Fifty-three percent of students and 63 percent of faculty and staff reported that they were likely to support a smoke-free policy on campus, according to a student government and university survey on tobacco use presented to the Associated Students of CSU Senate Wednesday night.
The survey, which was created as a follow-up to a small eight question survey that was distributed to about 2,500 students in fall 2010, consisted of approximately 30 questions and was distributed to about 4,499 students on campus and all faculty (6,000 people) in April 2012.
Of the people who received the survey, 805 students and 1,986 faculty members responded.
ASCSU is soliciting opinion on the issue as a way to begin discussions on whether they should ultimately push to ban the substance from campus.
Under existing rules, smoking is not permitted in any on campus building, and smoking outside campus buildings must take place at least 20 feet away from doors or ventilation.
“This survey simply shows that the health network and ASCSU are taking this seriously,” said Audrey Purdue, director of health for ASCSU, who conducted and presented the survey to Senate. “We want to look into this more before we take action.”
The survey asked respondents to describe their opinion of the existing policies on smoking on campus, whether they thought that tobacco use on campus was a problem, whether the litter from tobacco use was a problem and if the respondent would be greatly affected by a change in tobacco-use policy on campus.
According to the survey, 82 percent of students and 92 percent of faculty agreed exposure to secondhand smoke was a health issue. Fifty percent of students and 60 percent of faculty were concerned about the health consequences of secondhand smoke on campus.
About 63 percent of students and 75 percent of faculty said that it should be the responsibility of campus administration to enact policies that protect the campus community from secondhand smoke.
The results of the survey provoked many questions from the ASCSU Senate.
Robert Duran, ASCSU chief of staff, asked what comparable universities had enacted smoke-free and tobacco-free policies.

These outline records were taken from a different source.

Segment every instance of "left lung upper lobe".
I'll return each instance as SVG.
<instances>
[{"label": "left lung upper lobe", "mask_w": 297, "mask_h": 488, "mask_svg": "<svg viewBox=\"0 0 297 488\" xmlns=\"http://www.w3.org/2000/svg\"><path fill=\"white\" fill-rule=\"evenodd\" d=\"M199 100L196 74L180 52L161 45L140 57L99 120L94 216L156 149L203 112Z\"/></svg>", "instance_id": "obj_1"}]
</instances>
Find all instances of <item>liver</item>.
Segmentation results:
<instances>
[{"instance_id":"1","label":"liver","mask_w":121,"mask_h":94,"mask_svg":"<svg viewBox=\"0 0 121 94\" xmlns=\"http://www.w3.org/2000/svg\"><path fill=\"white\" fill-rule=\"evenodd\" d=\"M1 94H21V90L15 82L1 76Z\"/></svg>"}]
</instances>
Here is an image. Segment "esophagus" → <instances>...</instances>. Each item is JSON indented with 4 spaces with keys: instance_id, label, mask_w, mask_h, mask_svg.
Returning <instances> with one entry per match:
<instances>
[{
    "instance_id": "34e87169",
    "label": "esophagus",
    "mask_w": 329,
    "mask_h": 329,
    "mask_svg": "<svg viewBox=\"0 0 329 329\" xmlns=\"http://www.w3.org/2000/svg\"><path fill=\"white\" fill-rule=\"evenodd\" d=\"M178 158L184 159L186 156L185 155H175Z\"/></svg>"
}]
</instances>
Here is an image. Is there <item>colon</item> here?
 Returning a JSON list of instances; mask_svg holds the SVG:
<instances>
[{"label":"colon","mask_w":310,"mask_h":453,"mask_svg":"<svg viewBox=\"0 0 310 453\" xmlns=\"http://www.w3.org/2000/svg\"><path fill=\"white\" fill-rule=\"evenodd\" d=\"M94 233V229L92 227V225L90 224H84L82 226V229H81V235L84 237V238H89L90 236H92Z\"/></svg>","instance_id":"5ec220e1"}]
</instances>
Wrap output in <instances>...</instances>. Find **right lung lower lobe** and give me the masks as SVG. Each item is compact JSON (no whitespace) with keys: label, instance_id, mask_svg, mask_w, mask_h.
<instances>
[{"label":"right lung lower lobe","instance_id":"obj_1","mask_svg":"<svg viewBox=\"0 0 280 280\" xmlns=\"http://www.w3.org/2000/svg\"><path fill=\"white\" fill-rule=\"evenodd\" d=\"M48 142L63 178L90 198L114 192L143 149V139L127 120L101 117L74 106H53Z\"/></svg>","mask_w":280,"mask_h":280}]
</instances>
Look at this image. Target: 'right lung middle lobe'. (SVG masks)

Campuses have embraced these measures in growing numbers, according to Purdue. More than 700 universities across the country are taking some sort of stance against smoking and tobacco. Washington State, Oklahoma State and Purdue University were examples, she said.
Cameron Doelling, an intra-university senator, asked about the type of action that would be spurred by the survey’s findings.
“We really need much more data in order to make a conclusion,” Purdue said. She added that she plans to hold several open forums in the spring 2013 to hear more student and faculty opinion before any position is formed.
Purdue said “we are nowhere close to making a decision” to push for a CSU campus that is completely smoke- or tobacco-free in the near future.